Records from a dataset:
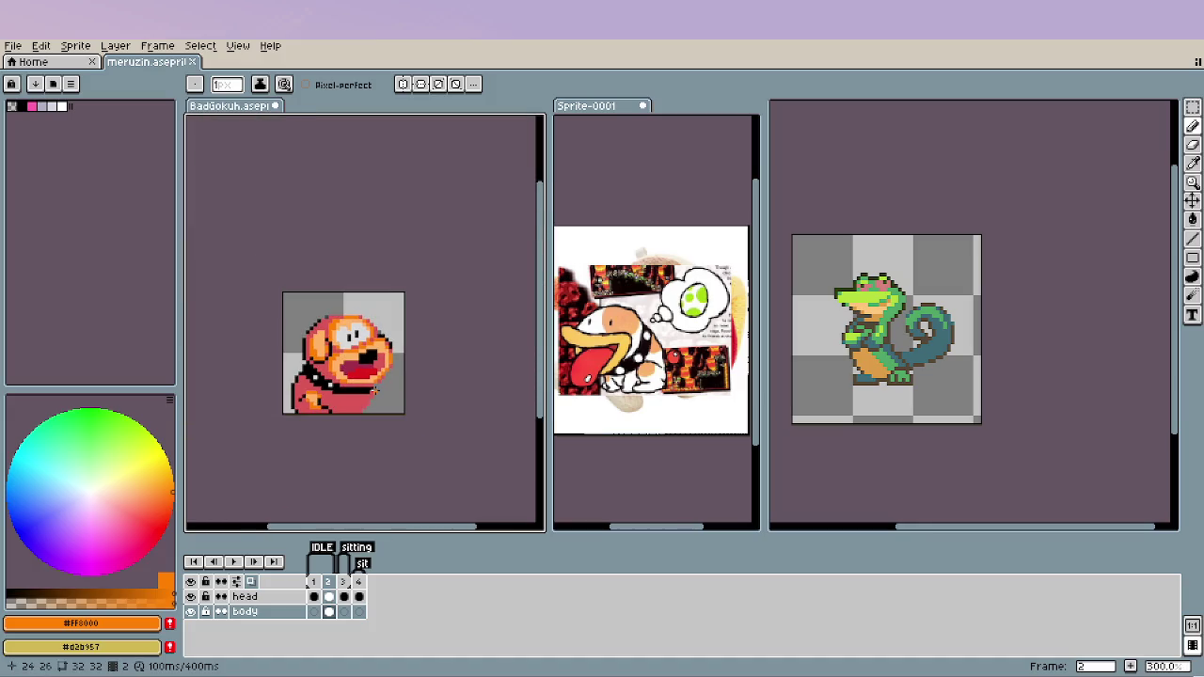
scroll(374, 389, up, 2)
scroll(332, 395, up, 1)
scroll(325, 395, up, 3)
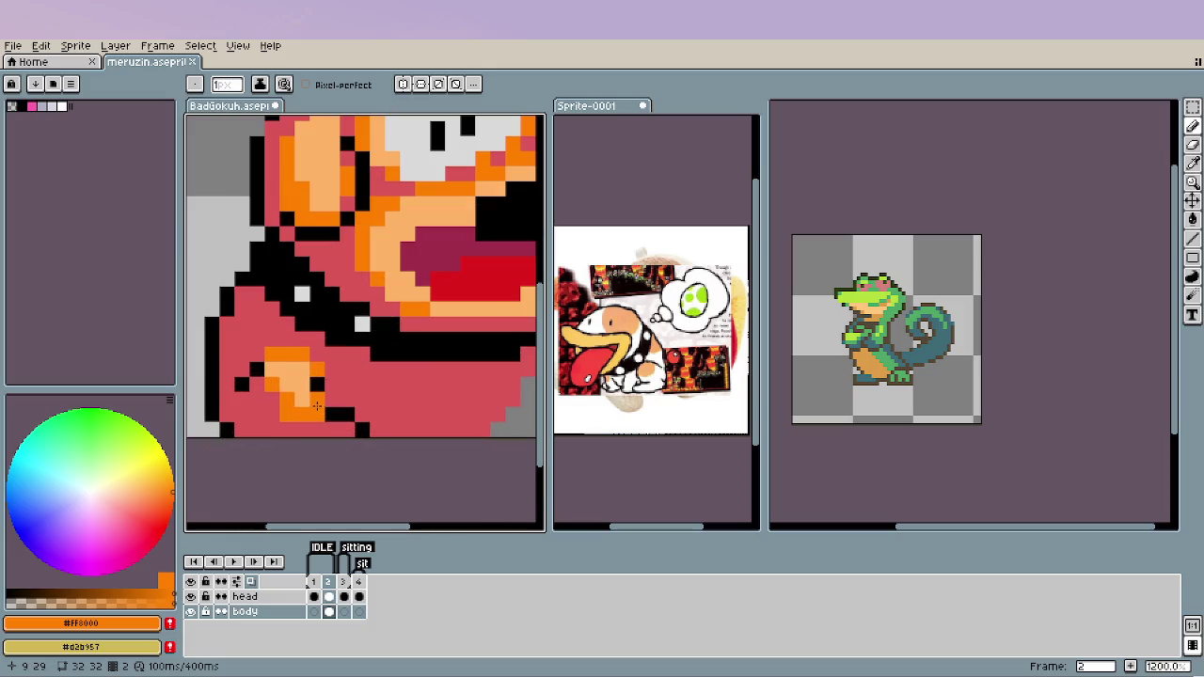
Draw a black outline across the top of the leg patch.
key(i)
click(323, 386)
click(303, 355)
mouse_move(288, 355)
mouse_down()
mouse_move(273, 355)
mouse_move(302, 384)
mouse_move(274, 414)
mouse_up()
Fill the leg patch's left edge and bottom row with orange #ff8000.
click(282, 376)
click(308, 381)
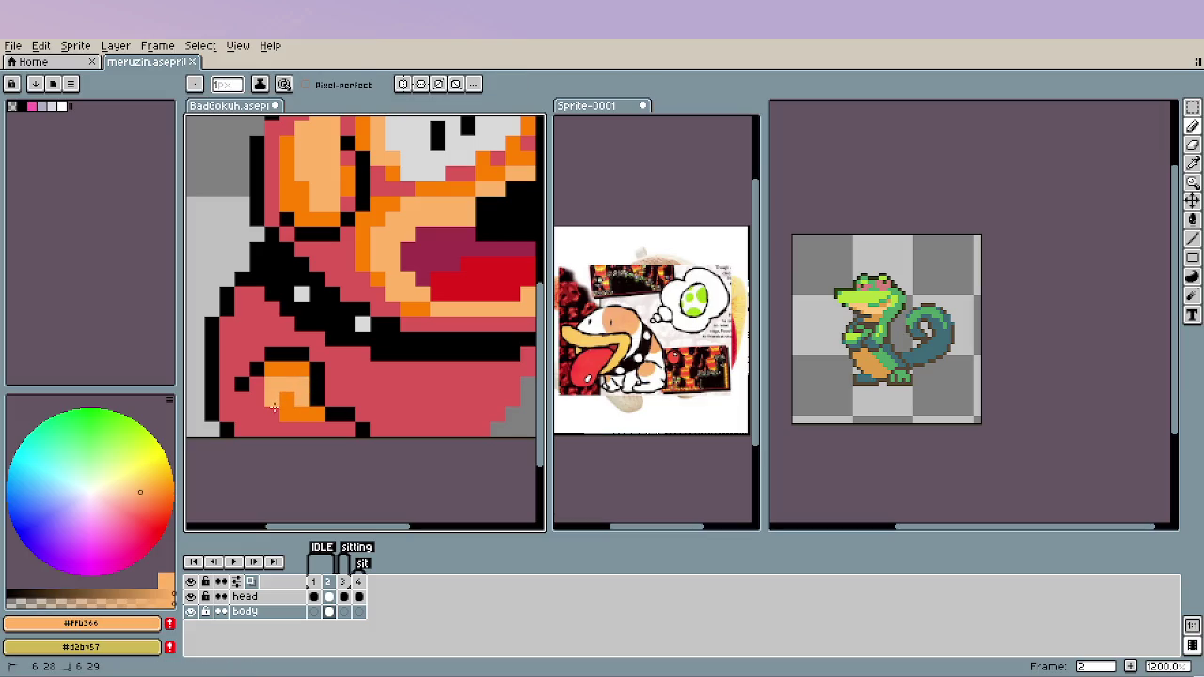
click(294, 402)
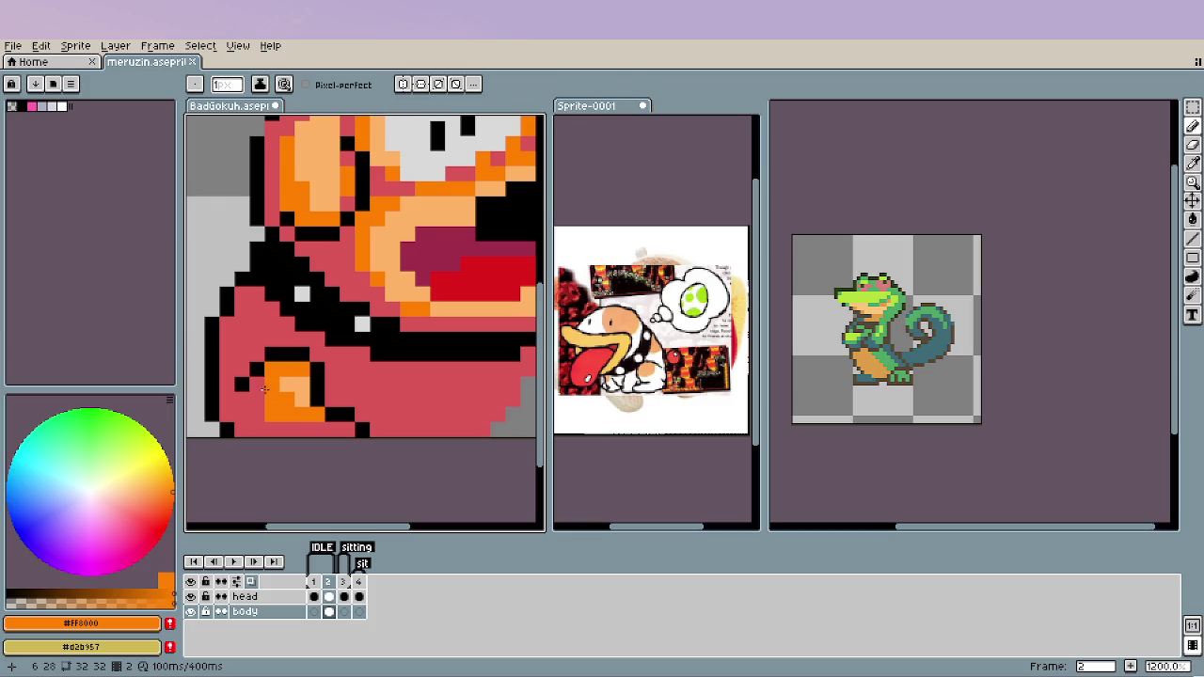
click(258, 385)
drag(264, 398, 254, 403)
mouse_move(318, 430)
mouse_down()
mouse_move(299, 430)
mouse_move(341, 430)
mouse_up()
Shade the body's left edge orange and fill the light-orange leg area solid orange.
scroll(316, 452, down, 5)
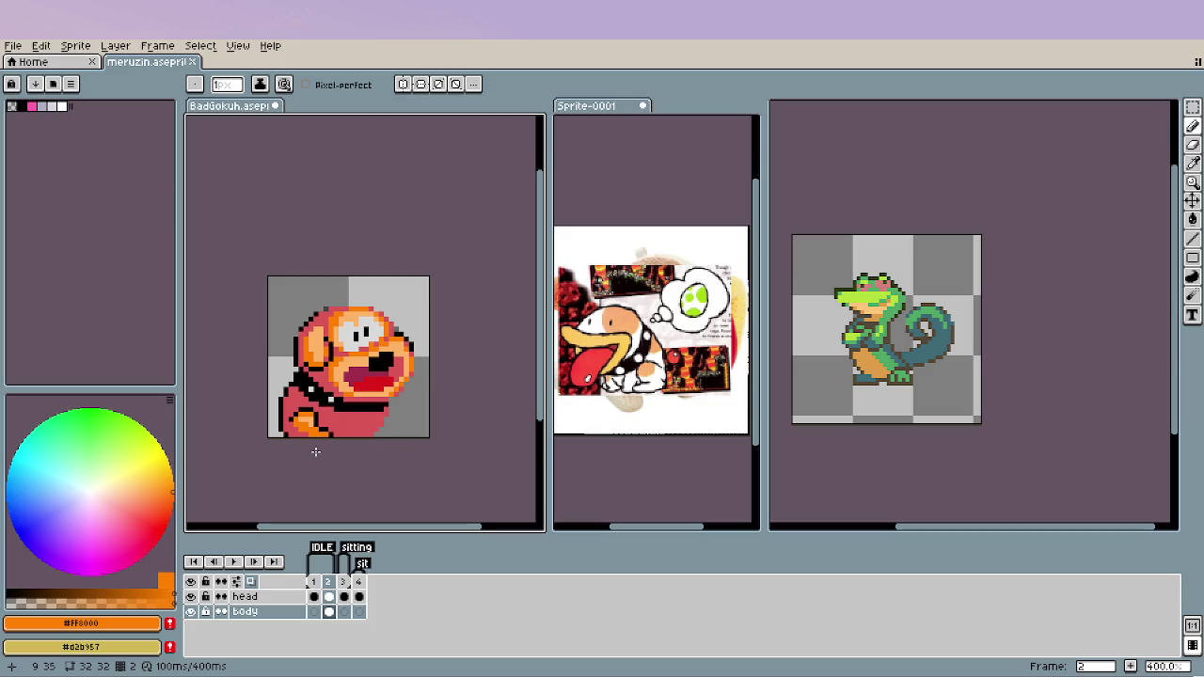
scroll(318, 451, down, 1)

-- EXERCISE REQUIREMENTS --
Find the word "orange" in the records. Copy every line it appears in.

-- ANSWER --
Fill the leg patch's left edge and bottom row with orange #ff8000.
Shade the body's left edge orange and fill the light-orange leg area solid orange.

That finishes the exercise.